La alerta es clara: cuando dejas correr esos abusos o cedes al imaginario amor fatal sin negociar límites que protejan tus principios, entras en un esquema cíclico de violencia, diseñado para perpetuar el derecho de algunos hombres a decidir si su pareja merece vivir y bajo qué condiciones, como explicaba la Doctora Isabel Moya, experta en temas de género y comunicación.

Lo que hoy empieza con un «Sería mejor que tú…», rápidamente se convierte en «¡No te permito…!», sobre todo si hay una diferencia de edad significativa y puede derivar en deserción escolar, embarazo precoz, abandono de los sueños, triste antesala de golpizas, gritos y otros recursos para humillar.

Conocer es prevenir

El noviazgo debe ser un período de respetuoso tanteo para definir qué espacios físicos y emocionales se compartirán y cuáles necesita mantener cada quien para su propio beneficio, entiéndase estudio o trabajo, familia de origen, amistades,    hobbies y descanso cotidiano. Es también una etapa de autorreconocimiento: a la versión idealizada que tanto disfrutamos presentar es preciso sumarle un ajuste de cuentas con el pasado, algo así como un balance de prejuicios y potencialidades.       

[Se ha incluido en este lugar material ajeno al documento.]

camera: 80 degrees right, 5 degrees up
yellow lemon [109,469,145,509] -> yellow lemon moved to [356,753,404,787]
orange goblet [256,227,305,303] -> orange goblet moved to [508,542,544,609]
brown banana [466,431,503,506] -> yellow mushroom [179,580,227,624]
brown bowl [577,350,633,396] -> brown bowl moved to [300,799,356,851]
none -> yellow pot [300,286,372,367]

El neurosiquiatra norteamericano Daniel G. Amen propone un grupo de aspectos que toda persona debería explorar antes de avanzar en una relación, pues más allá de la chispa erótica es crucial entender las reacciones del otro y evaluar áreas de riesgo, tanto en lo cultural como en la bioquímica de sus cerebros.

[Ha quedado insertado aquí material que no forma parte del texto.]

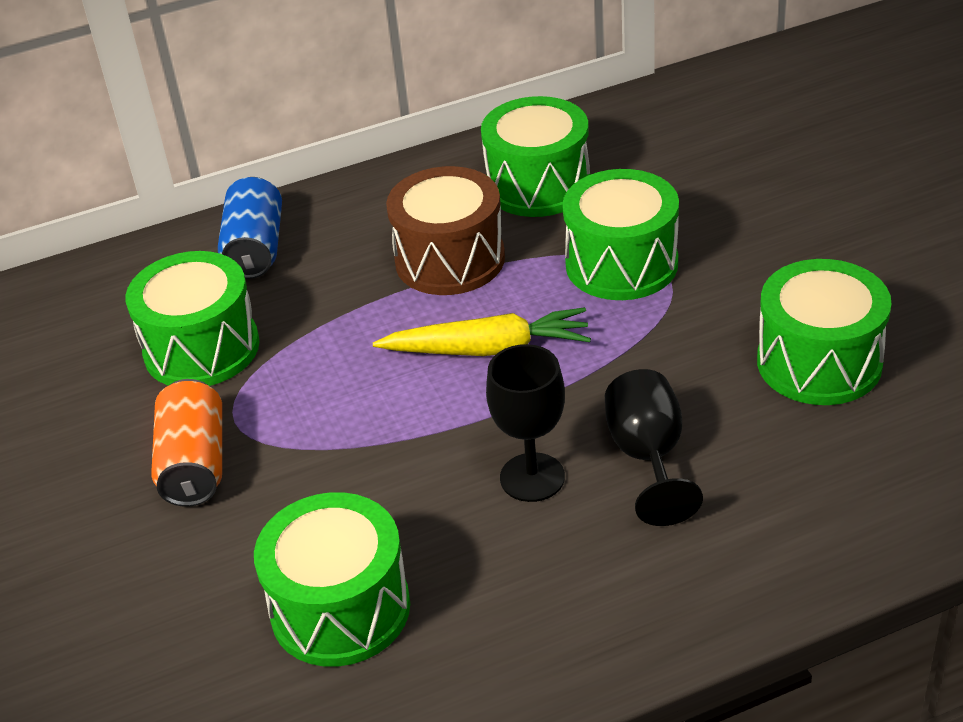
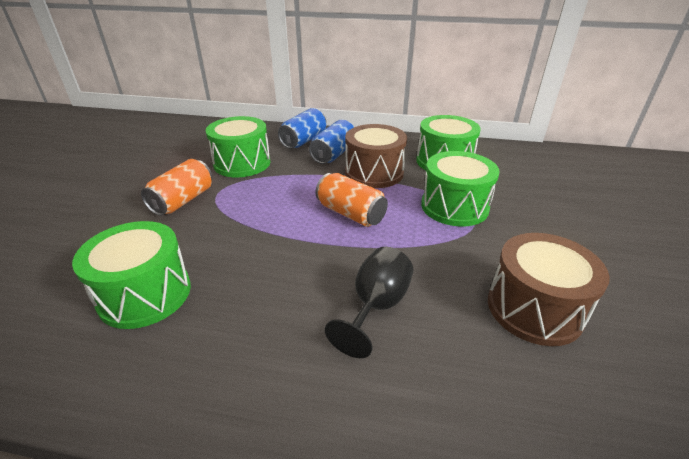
camera: 30 degrees right, 5 degrees down
yellow carrot [373,307,591,356] -> orange can [315,173,388,227]
black goblet [486,344,565,502] -> none
green drum [757,259,892,405] -> brown drum [488,233,610,346]
none -> blue can [309,120,354,164]

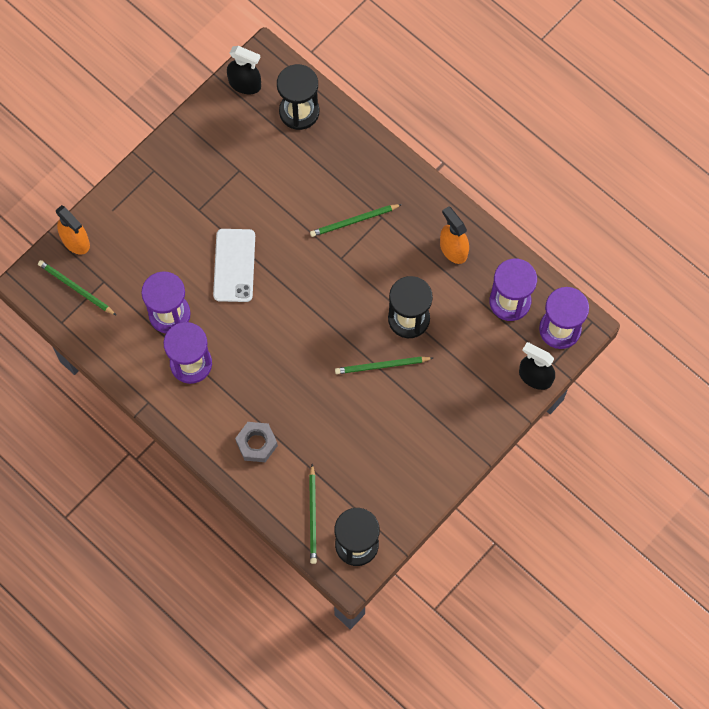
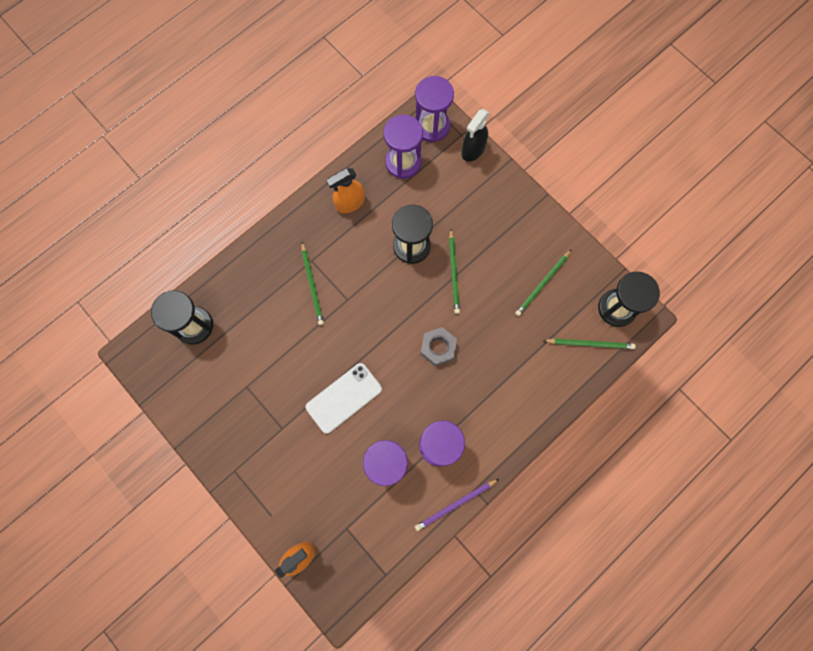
camera: 85 degrees left, 5 degrees up
green pencil [38,260,117,316] -> green pencil moved to [515,249,572,316]
white phone [213,229,255,302] -> white phone turned 45 degrees counterclockwise [306,363,382,434]
black spray bottle [227,46,261,94] -> none
grey nut [235,422,278,462] -> grey nut moved to [421,327,457,366]
none -> purple pencil [415,479,499,531]

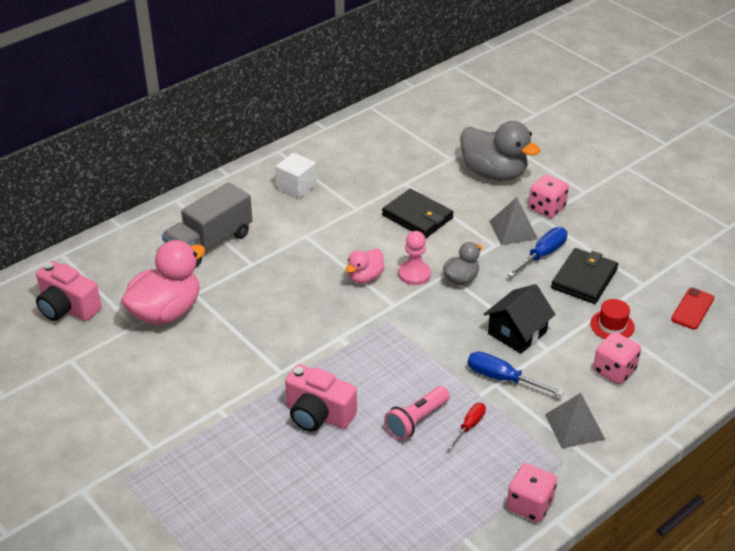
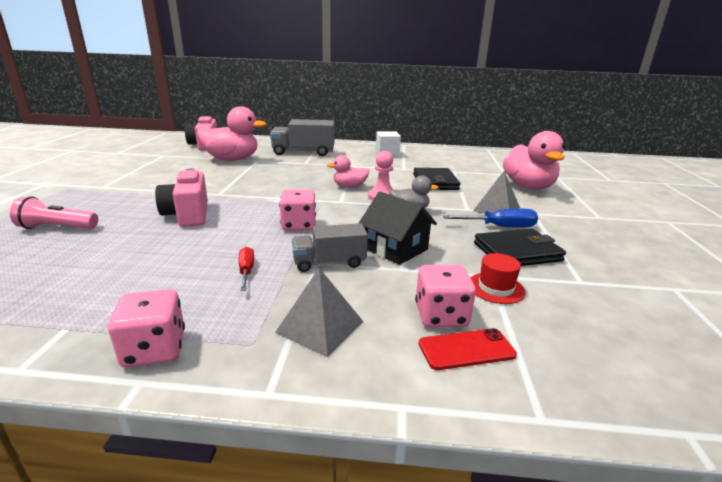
camera: 45 degrees right, 15 degrees down
pink flashlight [384,386,450,440] -> pink flashlight moved to [10,197,98,229]
red screwdriver [447,403,486,450] -> red screwdriver turned 90 degrees counterclockwise [239,247,254,291]
grey duck [460,121,540,181] -> pink duck [503,131,565,190]
blue screwdriver [468,351,564,397] -> grey truck [292,223,368,272]
black house [484,284,556,354] -> black house turned 45 degrees clockwise [358,191,437,265]
pink dice [528,174,569,218] -> pink dice moved to [279,190,316,231]
red phone [671,288,714,330] -> red phone moved to [419,328,517,370]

¿Cuántas parejas serias tuvo tu pretendiente y qué motivó esas rupturas?, ¿Hay antecedentes turbulentos en su historia escolar o laboral? ¿Cuáles son sus creencias, valores, filosofía de vida? ¿Qué opinan de su conducta y carácter sus hijos o hijas, si los tiene, y cómo se sienten los tuyos en su compañía? ¿Hay indicios de abuso con el alcohol, el tabaco, medicamentos o drogas ilícitas? ¿Sientes que para complacer sus necesidades deberás anular las tuyas? ¿Da señales de inseguridad cuando estás cerca de otras personas? ¿Suele culpar de sus errores a la gente en lugar de asumir la responsabilidad?

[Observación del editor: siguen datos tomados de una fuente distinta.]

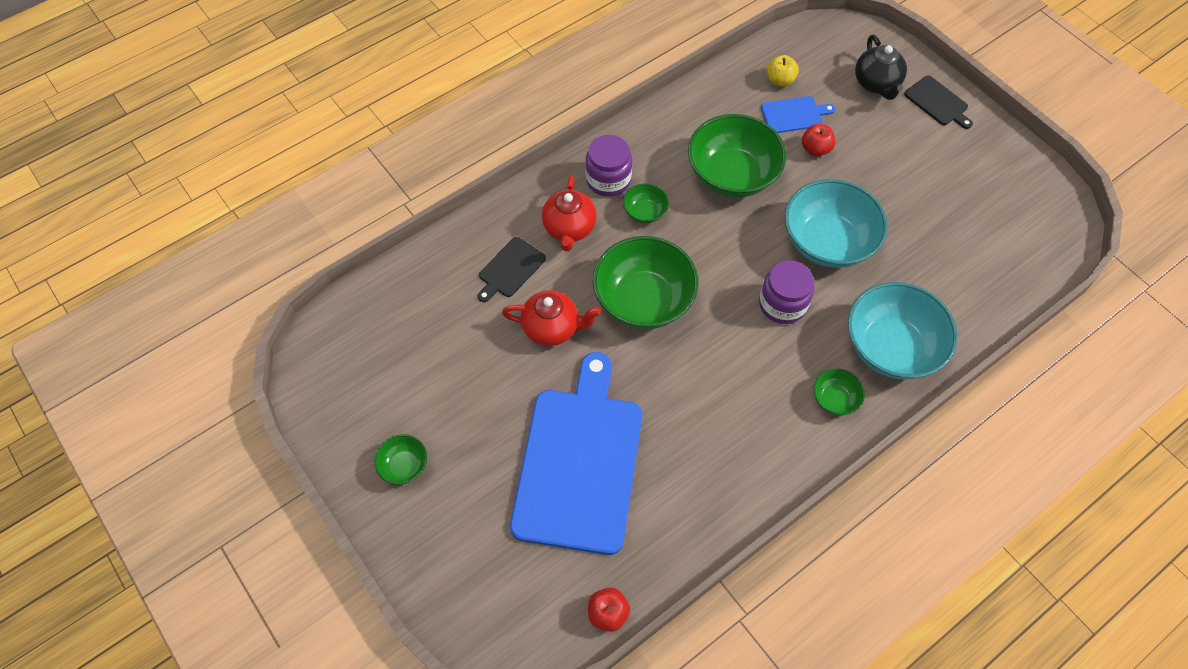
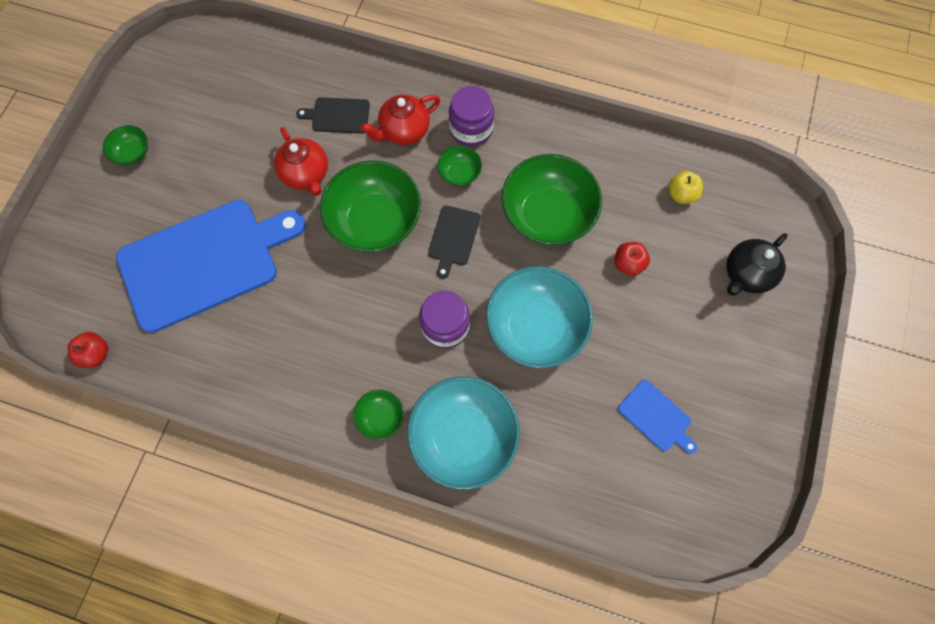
camera: 55 degrees right, 10 degrees up
blue cutting board [761,96,835,133] -> blue cutting board moved to [618,380,697,454]
black cutting board [904,76,973,129] -> black cutting board moved to [428,206,480,279]

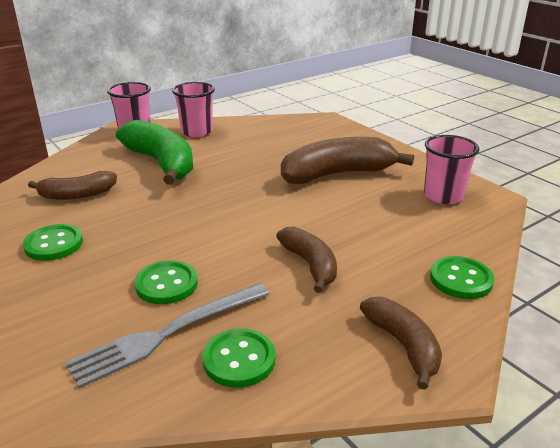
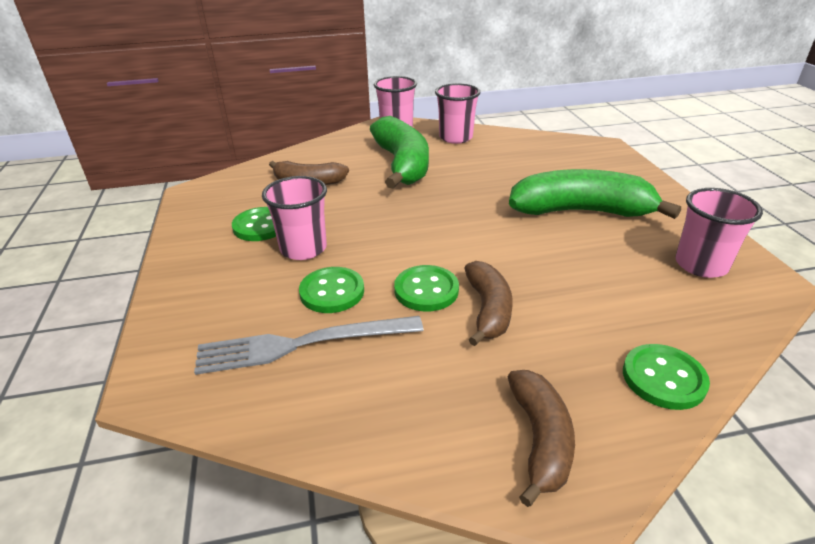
camera: 25 degrees right, 5 degrees up
green button [202,328,275,388] -> green button moved to [394,265,459,311]
brown banana [281,137,414,184] -> green banana [509,169,681,219]
none -> pink cup [262,176,327,260]

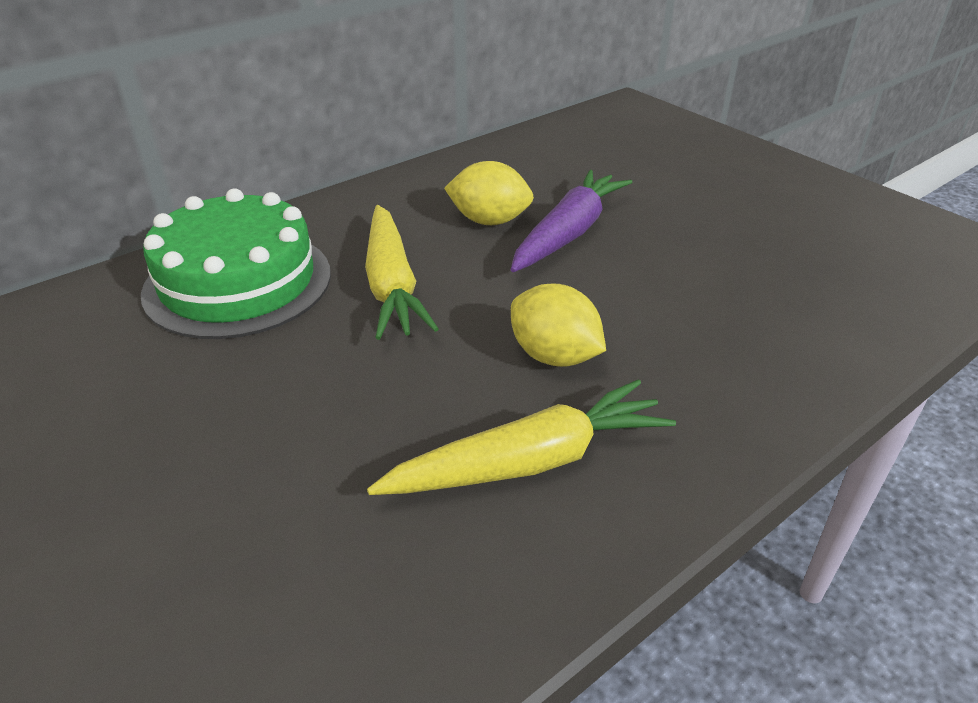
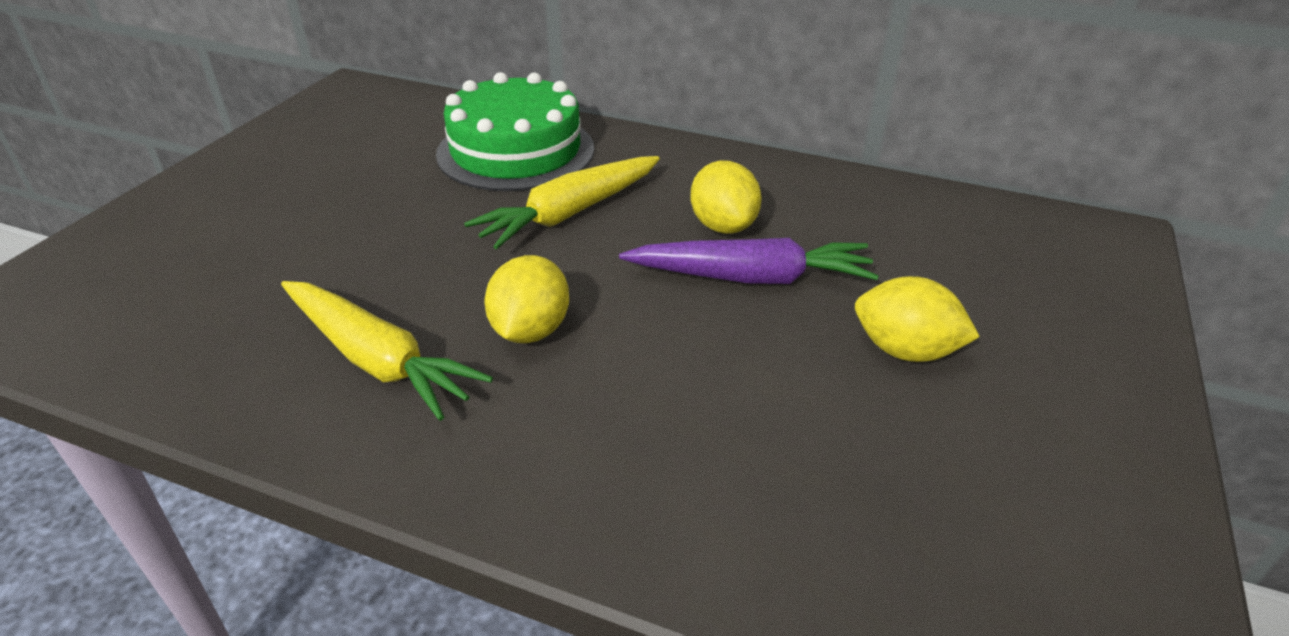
camera: 60 degrees right, 0 degrees up
none -> yellow lemon [855,276,980,362]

Muchas veces esos síntomas son vivenciados con alarma por las potenciales víctimas, pero las madres, suegras, amistades u otras personas legitiman su permanencia en ese triste papel porque no tienen otros referentes para pensar las consecuencias de la violencia que se avecina o para repensarse a sí mismas en esa interacción, y por tanto la asumen como legítima y natural, porque «es peor que nadie te quiera», o «la soledad es mala consejera…». Como si el desprecio fuera mejor juez.